Available data:
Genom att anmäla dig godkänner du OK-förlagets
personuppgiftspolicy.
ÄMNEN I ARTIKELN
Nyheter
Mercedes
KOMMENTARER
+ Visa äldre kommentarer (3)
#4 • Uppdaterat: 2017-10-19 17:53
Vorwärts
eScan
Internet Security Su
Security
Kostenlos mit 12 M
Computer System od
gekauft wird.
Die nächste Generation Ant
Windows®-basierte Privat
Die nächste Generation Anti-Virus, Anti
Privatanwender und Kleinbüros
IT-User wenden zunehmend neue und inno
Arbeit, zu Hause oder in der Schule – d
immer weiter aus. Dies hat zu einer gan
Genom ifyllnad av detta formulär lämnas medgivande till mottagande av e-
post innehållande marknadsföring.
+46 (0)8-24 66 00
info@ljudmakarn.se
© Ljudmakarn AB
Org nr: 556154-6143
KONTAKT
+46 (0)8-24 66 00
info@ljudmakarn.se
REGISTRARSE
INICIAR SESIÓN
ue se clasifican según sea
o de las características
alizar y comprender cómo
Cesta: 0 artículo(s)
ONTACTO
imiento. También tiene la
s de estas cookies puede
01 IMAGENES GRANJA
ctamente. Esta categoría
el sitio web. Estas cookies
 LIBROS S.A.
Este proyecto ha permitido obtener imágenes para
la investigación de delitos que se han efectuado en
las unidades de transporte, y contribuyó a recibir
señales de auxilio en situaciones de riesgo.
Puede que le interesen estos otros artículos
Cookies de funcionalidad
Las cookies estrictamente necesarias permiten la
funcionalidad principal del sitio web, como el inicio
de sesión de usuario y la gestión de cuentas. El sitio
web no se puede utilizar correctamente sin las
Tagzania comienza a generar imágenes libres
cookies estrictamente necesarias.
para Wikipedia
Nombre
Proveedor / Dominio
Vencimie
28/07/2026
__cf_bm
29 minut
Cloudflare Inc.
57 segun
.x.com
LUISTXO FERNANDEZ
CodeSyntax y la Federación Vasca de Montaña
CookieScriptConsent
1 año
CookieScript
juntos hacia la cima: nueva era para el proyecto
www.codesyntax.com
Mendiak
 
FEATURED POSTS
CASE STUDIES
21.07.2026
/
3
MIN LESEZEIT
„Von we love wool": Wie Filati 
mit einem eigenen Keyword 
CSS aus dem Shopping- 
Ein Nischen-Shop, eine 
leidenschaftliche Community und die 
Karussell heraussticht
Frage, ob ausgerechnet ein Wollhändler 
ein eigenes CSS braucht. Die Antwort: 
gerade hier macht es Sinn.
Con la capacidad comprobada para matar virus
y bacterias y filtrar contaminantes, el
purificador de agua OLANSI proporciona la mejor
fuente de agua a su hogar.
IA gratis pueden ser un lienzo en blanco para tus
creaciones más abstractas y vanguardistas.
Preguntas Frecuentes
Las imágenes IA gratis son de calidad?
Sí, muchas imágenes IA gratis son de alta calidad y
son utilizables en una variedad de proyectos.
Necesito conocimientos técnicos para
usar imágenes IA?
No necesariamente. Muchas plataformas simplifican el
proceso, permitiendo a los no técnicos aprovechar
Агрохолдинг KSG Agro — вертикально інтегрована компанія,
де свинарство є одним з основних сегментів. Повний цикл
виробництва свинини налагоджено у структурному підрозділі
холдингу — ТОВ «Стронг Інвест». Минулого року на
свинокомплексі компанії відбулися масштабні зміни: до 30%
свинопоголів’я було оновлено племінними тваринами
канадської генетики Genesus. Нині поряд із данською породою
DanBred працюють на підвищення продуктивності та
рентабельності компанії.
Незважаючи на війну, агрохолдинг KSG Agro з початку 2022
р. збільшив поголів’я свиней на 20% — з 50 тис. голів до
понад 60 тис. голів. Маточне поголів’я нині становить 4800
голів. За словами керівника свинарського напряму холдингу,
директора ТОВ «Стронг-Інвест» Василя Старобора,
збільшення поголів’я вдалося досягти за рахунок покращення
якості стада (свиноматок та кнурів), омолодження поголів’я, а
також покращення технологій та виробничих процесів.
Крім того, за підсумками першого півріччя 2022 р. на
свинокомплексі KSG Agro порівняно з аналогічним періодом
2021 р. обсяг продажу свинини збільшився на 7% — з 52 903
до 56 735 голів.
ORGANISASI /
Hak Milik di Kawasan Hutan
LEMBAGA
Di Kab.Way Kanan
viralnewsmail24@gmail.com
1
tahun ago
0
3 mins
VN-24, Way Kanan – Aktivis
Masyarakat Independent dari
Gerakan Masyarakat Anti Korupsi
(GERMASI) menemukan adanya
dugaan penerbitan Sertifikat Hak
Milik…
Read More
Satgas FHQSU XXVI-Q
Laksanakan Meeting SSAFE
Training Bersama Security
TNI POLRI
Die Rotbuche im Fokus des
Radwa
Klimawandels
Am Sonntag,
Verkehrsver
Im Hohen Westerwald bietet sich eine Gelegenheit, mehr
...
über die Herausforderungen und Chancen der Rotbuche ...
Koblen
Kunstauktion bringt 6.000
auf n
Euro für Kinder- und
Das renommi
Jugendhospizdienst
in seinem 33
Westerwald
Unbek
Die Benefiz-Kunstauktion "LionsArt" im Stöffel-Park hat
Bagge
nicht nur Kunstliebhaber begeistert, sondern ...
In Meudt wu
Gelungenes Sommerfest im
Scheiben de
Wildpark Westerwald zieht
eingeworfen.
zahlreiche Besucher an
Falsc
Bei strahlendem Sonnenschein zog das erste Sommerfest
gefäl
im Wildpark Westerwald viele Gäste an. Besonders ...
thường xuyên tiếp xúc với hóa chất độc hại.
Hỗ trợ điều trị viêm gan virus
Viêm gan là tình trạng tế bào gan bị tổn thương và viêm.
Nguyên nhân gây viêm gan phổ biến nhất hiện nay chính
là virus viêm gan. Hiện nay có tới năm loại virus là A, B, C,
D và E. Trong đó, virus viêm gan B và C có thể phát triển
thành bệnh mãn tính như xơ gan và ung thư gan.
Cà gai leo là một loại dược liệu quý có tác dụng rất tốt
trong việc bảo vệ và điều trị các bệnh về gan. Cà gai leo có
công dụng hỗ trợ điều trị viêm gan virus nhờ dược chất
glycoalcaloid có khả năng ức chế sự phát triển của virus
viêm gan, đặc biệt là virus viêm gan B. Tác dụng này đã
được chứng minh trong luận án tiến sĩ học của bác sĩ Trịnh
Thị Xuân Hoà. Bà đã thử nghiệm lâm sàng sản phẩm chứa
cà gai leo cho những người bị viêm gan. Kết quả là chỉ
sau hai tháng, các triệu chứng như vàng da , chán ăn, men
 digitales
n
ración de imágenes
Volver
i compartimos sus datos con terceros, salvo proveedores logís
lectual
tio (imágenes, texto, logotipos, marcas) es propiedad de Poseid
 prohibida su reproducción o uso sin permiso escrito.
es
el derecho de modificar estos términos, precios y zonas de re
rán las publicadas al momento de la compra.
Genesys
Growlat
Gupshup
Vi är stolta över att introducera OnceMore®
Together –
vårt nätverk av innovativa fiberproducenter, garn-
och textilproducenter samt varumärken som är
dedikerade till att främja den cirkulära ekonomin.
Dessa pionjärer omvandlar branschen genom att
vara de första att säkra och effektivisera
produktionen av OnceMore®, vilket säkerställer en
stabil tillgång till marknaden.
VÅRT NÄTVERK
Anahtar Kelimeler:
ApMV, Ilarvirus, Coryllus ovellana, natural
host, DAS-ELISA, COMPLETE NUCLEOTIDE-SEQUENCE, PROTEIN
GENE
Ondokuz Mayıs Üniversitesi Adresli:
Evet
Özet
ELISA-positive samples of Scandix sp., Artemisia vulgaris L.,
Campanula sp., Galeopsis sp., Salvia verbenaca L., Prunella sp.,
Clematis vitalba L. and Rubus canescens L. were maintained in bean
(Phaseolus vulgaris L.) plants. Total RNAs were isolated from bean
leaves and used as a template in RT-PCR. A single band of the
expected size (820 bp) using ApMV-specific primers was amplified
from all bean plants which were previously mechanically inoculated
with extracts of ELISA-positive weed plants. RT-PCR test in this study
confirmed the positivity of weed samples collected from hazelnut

What you will do: Search the data for the string "necesarias" and copy out every line where it is found.

Expected answer:
Las cookies estrictamente necesarias permiten la
cookies estrictamente necesarias.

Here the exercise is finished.